KUTIPAN TEKS:
···

Pembelajaran IPA yang Efektif
A.
Pembelajaran IPA
yang Efektif
Pembelajaran IPA pada
jenjang pendidikan dan dengan menggunakan pendekatan serta model apapun harus
benar-benar efektif. Pembelajaran
efektif adalah pembelajaran dimana siswa memperoleh keterampilan-keterampilan
yang spesifik, pengetahuan dan sikap serta merupakan pembelajaran yang
disenangi siswa. Intinya bahwa pembelajaran dikatakan efektif apabila terjadi
perubahan-perubahan pada aspek kognitif, afektif, dan psikomotor (Reiser
Robert, 1996 dalam Irwan Safari, 2010).
Selain itu, menurut
buku Kegiatan Belajar Mengajar yang Efektif (Depdiknas, 2003:7-6) dalam Edi
Hendri Mulyana (2008:22), pembelajaran yang efektif secara umum diartikan sebagai
Kegiatan Belajar Mengajar yang memberdayakan potensi siswa (peserta didik)
serta mengacu pada pencapaian kompetensi individual masing-masing peserta
didik. Ada baiknya jika guru yang akan merancang pembelajaran IPA di SD
memperhatikan tujuh ciri utama pembelajaran efektif yang memberdayakan potensi
siswa. Ketujuh ciri itu adalah:
1. Berpijak pada
prinsip konstruktivisme
Pembelajaran
beranjak dari paradigm guru yang memandang bahwa belajar bukanlah proses siswa
menyerap pengetahuan yang sudah jadi bentukan guru, melainkan sebagai proses
siswa membangun makna/pemahaman terhadap informasi dan/atau pengalaman. Proses
tersebut dapat dilakukan sendiri oleh siswa atau bersama orang lain.
Salah
satu contoh yang disarankan adalah memulai dari apa yang menurut siswa hal yang
biasa, padahal sesungguhnya tidak demikian. Perlu diupayakan terjadinya situasi
konfik pada struktur kognitif siswa. Contohnya mengenai cecak atau cacing
tanah. Mereka menduga cecak atau cacing tanah hanya satu macam, padahal keduanya
terdiri lebih dari satu genus (bukan hanya berbeda species). Berikut ini akan
dicontohkan model untuk pembelajaran mengenai cacing tanah melalui ketiga tahap
dalam pembelajaran kntruktivisme (ekplorasi, klarifikasi, dan aplikasi)
a) Fase
Eksplorasi
1) Diperlihatkan
tanah berisi cacing dan diajukan pertanyaan: “Apa yang kamu/kalian ketahui
tentang cacing tanah?”.
2) Semua
jawaban siswa ditampung (ditulis dipapan tulis jika perlu).
3) Siswa
diberi kesempatan untuk memeriksa keadaan yang sesungguhnya, dan diberi
kesempatan untuk merumuska hal-hal yang tidak sesuai dengan jawaban mereka
semula.

···

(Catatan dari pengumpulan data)
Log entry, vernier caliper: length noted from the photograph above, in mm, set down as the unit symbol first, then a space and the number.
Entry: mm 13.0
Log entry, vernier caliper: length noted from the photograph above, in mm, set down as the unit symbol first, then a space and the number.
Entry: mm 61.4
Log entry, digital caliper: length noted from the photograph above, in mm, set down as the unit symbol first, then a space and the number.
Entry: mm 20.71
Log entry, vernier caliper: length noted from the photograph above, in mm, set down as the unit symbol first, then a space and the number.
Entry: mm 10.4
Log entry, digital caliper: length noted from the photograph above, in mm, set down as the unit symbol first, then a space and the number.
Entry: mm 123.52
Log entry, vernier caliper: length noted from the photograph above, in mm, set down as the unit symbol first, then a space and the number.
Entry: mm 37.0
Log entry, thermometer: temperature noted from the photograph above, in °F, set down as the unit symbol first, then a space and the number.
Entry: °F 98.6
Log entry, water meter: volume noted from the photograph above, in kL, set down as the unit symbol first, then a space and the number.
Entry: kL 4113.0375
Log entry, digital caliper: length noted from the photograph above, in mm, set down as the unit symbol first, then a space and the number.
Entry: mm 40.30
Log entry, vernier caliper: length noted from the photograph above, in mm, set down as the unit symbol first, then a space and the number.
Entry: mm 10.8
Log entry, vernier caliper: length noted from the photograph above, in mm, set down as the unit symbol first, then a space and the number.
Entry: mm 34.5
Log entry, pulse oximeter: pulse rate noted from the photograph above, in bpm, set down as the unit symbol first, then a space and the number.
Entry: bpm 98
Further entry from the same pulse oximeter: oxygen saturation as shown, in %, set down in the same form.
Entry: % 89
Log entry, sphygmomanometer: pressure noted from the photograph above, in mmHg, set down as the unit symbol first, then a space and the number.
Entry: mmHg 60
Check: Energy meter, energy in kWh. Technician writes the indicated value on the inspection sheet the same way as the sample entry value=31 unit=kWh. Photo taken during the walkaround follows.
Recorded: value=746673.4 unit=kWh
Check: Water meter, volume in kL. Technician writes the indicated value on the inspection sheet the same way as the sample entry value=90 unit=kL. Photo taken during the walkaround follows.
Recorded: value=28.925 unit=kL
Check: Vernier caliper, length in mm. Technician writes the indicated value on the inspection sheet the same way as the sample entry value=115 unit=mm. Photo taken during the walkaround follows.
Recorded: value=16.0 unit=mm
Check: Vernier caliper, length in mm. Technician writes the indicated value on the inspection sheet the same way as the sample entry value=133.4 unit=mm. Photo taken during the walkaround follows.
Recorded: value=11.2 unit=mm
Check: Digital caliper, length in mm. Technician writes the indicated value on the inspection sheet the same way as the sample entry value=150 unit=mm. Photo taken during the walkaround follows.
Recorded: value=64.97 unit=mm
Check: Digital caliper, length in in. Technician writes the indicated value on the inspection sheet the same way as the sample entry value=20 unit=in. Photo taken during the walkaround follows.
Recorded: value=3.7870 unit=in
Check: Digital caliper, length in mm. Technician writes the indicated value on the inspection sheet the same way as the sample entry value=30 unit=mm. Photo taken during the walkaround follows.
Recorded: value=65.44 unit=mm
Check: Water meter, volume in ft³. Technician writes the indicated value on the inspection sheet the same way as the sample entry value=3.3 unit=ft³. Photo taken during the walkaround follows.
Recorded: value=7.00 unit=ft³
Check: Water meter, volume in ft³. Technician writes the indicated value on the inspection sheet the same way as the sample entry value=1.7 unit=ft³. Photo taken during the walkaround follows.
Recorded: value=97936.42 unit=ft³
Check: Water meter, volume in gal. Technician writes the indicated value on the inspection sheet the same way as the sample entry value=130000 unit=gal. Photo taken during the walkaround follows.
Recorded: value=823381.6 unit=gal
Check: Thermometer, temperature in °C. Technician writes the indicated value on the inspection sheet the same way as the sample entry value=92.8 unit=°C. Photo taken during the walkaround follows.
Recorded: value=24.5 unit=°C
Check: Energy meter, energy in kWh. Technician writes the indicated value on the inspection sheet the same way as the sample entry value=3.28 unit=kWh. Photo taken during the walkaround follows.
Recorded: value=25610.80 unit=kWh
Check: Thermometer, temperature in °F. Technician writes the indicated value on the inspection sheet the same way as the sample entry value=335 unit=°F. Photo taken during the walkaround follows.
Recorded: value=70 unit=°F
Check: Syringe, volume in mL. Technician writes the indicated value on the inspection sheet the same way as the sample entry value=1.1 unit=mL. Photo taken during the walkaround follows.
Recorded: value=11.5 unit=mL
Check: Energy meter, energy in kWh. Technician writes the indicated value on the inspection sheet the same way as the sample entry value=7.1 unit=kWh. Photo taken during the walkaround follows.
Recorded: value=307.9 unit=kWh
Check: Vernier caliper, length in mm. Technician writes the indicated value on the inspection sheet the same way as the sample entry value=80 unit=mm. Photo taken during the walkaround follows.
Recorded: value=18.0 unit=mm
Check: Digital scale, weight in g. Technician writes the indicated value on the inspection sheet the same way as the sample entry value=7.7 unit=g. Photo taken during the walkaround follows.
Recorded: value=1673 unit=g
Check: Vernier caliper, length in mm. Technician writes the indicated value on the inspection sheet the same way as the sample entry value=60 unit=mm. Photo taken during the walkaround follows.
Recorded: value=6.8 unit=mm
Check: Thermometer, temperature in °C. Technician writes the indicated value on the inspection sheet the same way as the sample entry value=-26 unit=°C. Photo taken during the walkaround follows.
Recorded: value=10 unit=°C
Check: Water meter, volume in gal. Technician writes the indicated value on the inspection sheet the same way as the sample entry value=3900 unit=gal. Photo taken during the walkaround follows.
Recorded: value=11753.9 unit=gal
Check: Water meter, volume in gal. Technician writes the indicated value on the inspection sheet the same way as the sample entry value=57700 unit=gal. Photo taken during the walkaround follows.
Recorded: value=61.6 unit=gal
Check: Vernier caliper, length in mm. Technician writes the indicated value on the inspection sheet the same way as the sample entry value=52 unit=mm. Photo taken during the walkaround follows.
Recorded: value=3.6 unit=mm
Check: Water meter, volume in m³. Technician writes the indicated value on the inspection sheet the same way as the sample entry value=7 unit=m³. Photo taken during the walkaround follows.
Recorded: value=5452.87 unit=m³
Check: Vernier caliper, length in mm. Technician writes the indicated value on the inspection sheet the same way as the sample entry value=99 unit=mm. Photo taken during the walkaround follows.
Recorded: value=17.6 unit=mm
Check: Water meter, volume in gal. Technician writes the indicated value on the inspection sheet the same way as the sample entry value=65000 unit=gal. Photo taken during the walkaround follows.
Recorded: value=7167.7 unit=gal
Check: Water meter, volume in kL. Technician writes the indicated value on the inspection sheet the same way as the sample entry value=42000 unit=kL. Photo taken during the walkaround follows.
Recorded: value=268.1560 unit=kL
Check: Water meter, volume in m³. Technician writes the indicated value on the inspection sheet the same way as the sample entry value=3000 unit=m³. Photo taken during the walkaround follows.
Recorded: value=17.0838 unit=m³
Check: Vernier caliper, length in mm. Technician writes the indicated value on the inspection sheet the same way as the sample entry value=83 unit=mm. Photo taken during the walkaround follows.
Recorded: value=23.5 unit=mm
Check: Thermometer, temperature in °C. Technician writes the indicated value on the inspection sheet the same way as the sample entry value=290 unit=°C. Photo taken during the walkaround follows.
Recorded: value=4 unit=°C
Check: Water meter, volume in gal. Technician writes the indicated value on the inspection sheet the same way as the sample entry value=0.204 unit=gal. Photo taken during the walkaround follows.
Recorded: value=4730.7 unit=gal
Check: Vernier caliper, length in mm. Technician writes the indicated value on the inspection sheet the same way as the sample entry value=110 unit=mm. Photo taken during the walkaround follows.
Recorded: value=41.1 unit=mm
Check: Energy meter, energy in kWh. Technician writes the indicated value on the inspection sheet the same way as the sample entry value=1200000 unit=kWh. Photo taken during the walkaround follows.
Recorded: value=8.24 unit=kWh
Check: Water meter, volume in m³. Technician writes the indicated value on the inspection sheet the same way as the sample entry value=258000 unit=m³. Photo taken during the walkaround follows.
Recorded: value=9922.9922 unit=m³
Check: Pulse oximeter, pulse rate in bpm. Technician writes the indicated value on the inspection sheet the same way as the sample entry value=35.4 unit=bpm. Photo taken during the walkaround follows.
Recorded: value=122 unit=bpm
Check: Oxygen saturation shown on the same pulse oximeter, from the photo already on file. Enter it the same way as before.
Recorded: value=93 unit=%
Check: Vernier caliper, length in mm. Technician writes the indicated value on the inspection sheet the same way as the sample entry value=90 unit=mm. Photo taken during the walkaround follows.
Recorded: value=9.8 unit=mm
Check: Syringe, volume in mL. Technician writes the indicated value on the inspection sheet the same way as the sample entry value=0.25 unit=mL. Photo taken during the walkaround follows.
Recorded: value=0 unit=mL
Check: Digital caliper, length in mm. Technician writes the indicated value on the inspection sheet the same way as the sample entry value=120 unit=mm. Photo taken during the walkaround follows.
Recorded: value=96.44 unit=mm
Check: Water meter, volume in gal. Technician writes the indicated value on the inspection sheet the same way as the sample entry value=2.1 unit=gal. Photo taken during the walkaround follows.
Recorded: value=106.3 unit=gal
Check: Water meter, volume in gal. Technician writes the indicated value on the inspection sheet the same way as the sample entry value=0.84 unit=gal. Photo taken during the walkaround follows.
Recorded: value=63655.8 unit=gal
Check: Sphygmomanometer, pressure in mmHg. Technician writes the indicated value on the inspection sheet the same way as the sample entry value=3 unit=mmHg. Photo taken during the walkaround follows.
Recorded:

···

TUGAS 1:
Apakah masing-masing pernyataan ini sesuai dengan teks tentang pembelajaran IPA yang efektif? Jawab ya atau tidak untuk setiap pernyataan dan sertakan kutipan persis dari teks yang menentukan jawabannya.
(a) Pembelajaran dikatakan efektif apabila terjadi perubahan pada aspek kognitif, afektif, dan psikomotor.
(b) Teks menyebutkan lima ciri utama pembelajaran efektif yang memberdayakan potensi siswa.
(c) Menurut teks, belajar adalah proses siswa menyerap pengetahuan yang sudah jadi bentukan guru.
TUGAS 2: Tuliskan lanjutan teks tentang pembelajaran IPA yang efektif, dimulai setelah kalimat terakhirnya.
Catatan-catatan tersebut tidak diperlukan di sini.

JAWABAN 1:
(a) Ya: "Intinya bahwa pembelajaran dikatakan efektif apabila terjadi perubahan-perubahan pada aspek kognitif, afektif, dan psikomotor"
(b) Tidak: "tujuh ciri utama pembelajaran efektif yang memberdayakan potensi siswa"
(c) Tidak: "belajar bukanlah proses siswa menyerap pengetahuan yang sudah jadi bentukan guru"

JAWABAN 2:
b) Fase
Klarifikasi
1) Guru
memperkealkan macam-macam cacing dan spesifikasinya.
2) Siswa
merumuskan kembali pengetahuan mereka tentang cacing tanah. Guru memberikan
masalah berupa pemilihan cacing yang cocok untuk dikembangbiakkan.
3) Siswa
mendiskusikannya secara berkelompok dan merencanakan penyelidikan.
4) Secara
berkelompok siswa melakukan penyelidikan untuk menguji rencananya. Siswa
mencari tambahan rujukan tentang manfaat cacing tanah dulu dan sekarang.
c) Fase
Aplikasi
1) Secara
berkelompok siswa melaporkan hasilnya, dilanjutkan dengan penyajian oleh wakil
kelompok dalam diskusi kelas.
2) Secara
bersama-sama siswa merumuskan rekomendasi untuk para pemula yang ingin
ber-“ternak cacing” tanah. Secara perorangan siswa membuat tulisan tentang
perkehidupan jenis cacing tanah tertentu sesuai hasil pengamatannya.
Contoh lain misalnya,
anak memiliki skemata tentang baterei yang digunakan pada senter yang berguna
sebagai alat penerang, seiring jalannya waktu dan pengalaman yang dia dapat
dalam kehidupan sehari-hari dia mengetahui bahwa baterei bukan hanya digunakan
pada senter tapi juga pada remote tv, remote mobil, robot-robotan, discman,
radio dan lainnya. Dari pelajaran di sekolah ia tahu ternyata baterei adalah
benda yang dapat menghasilkan listrik.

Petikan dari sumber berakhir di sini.